Large language models solve complex tasks by generating long reasoning chains, achieving higher accuracy at the cost of increased computational cost and reduced ability to isolate functionally relevant reasoning. Prior work on compact reasoning shortens such chains through probabilistic sampling, heuristics, or supervision from frontier models, but offers limited insight into whether models internally encode token-level functional importance for answer generation. We address this gap diagnostically and propose greedy pruning, a likelihood-preserving deletion procedure that iteratively removes reasoning tokens whose removal minimally degrades model likelihood under a specified objective, yielding length-controlled reasoning chains. We evaluate pruned reasoning in a distillation framework and show that students trained on pruned chains outperform a frontier-model-supervised compression baseline at matched reasoning lengths. Finally, our analysis reveals systematic pruning patterns and shows that attention scores can predict greedy pruning ranks, further suggesting that models encode a nontrivial functional importance structure over reasoning tokens.
Paper Structure (35 sections, 4 equations, 8 figures, 2 tables, 1 algorithm)

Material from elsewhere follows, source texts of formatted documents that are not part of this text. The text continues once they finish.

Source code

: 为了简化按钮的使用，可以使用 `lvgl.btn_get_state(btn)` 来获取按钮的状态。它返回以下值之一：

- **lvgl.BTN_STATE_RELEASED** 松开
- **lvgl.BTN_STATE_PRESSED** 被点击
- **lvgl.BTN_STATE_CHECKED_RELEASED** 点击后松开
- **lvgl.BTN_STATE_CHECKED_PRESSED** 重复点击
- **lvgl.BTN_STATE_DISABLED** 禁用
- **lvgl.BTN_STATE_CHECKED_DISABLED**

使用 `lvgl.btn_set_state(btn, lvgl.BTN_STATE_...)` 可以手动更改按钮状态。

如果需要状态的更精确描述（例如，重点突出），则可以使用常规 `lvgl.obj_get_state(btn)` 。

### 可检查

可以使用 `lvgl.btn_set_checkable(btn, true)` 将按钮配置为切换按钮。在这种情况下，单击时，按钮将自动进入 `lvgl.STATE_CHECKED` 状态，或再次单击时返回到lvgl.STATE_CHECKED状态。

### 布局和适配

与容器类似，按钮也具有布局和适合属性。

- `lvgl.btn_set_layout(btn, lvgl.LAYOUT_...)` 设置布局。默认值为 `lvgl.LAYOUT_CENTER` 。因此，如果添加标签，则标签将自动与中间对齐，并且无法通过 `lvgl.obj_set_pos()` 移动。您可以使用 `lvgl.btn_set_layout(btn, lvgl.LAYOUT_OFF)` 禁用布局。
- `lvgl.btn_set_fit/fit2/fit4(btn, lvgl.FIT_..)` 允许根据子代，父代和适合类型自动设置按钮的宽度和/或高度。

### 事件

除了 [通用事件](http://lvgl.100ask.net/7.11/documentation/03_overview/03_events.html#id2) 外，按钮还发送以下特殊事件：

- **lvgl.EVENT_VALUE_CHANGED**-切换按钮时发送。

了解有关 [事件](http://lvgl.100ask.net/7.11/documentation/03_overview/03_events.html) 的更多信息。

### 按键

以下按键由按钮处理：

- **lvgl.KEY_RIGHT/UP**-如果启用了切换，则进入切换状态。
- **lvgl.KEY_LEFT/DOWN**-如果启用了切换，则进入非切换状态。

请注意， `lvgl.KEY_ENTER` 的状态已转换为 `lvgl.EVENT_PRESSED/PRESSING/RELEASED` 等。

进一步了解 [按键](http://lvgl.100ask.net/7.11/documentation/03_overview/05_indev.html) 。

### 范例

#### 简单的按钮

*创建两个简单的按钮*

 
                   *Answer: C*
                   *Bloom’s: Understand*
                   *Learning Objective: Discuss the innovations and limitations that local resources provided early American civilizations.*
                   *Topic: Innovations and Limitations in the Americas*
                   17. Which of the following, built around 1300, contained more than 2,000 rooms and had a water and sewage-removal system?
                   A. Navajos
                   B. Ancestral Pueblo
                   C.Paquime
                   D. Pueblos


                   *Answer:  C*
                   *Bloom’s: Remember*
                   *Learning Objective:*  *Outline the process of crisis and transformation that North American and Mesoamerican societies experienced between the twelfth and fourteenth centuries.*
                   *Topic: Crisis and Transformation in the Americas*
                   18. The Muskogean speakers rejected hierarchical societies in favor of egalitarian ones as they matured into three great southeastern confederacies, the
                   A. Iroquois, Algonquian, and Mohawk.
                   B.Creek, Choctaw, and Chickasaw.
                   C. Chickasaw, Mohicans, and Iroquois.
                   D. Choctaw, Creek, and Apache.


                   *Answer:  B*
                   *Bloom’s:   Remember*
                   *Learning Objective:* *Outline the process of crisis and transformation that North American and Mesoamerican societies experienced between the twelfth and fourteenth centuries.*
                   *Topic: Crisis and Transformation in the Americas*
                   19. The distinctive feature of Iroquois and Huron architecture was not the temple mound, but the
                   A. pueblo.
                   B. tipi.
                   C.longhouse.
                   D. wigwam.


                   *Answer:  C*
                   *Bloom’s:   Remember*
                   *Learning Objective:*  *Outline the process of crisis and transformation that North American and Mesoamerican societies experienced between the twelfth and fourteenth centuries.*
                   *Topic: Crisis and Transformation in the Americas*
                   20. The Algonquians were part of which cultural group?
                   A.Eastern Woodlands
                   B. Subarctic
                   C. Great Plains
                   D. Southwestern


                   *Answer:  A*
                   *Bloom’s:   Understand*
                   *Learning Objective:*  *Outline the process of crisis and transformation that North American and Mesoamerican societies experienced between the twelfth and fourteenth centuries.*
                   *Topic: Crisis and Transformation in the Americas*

This paper contains 35 sections, 4 equations, 8 figures, 2 tables, 1 algorithm.

Figures (8)

  • Figure 1: Greedy pruning as a diagnostic probe.A. A teacher model generates a full reasoning chain for a given question. B. A greedy pruning step scores candidate token deletions by post-deletion likelihood $L^{del}$ and removes the token whose deletion best preserves likelihood. C. Iterating this procedure over decreasing keep fractions $\rho$ yields length-controlled chains and induces a pruning order $\pi$, where earlier-ranked tokens are safer to prune. D. This order enables analysis of compression–quality tradeoffs and the structure of encoded functional importance.
  • Figure 2: Distillation under reasoning token pruning. Accuracy of a Llama2-7B student trained on pruned reasoning at varying keep fractions, teacher, pruner, and dataset; dashed lines indicate zero-shot performance. Greedy pruning achieves the strongest performance at matched lengths, indicating preservation of important tokens.
  • Figure 3: Functional structure under greedy pruning. Each curve shows the fraction of tokens retained per category at a given keep fraction. Panels vary teacher, pruner, and pruning objective; the dashed line indicates uniform pruning. (a) Pruning preferentially preserves symbolic computation while removing referential, descriptive, and linguistic scaffolding. (b) Excluding reasoning likelihood in pruning objective softens induced functional structure. (c) A weaker pruner preserves symbolic computation but disrupts the balance of non-symbolic structure.
  • Figure 4: Effect of pruning objective and pruner strength on distillation. The base greedy setting uses $\mathcal{T},\mathcal{P}=\text{Qwen2.5-7B}$ and $\mathcal{S}=\text{Llama2-7B}$ with the Joint objective. We ablate pruner strength ($\mathcal{P}=\text{Llama2-7B}$) and pruning objective (answer-only, Ans). Both weaken student performance, with pruner strength having the larger effect.
  • Figure 5: Dynamics of pruning ranks.Hit@|S| alignment between tokens removed at keep fraction $\rho_{\text{curr}}$ and $L^{del}$-based local ranks at the previous pruning stage. Dynamic rankings ($\rho_{\text{prev}}=\rho_{\text{curr}}+0.1$) consistently outperform frozen ($\rho_{\text{prev}}{=}1.0$) and random baselines across keep fractions, indicating that greedy pruning re-evaluates token importance as context contracts.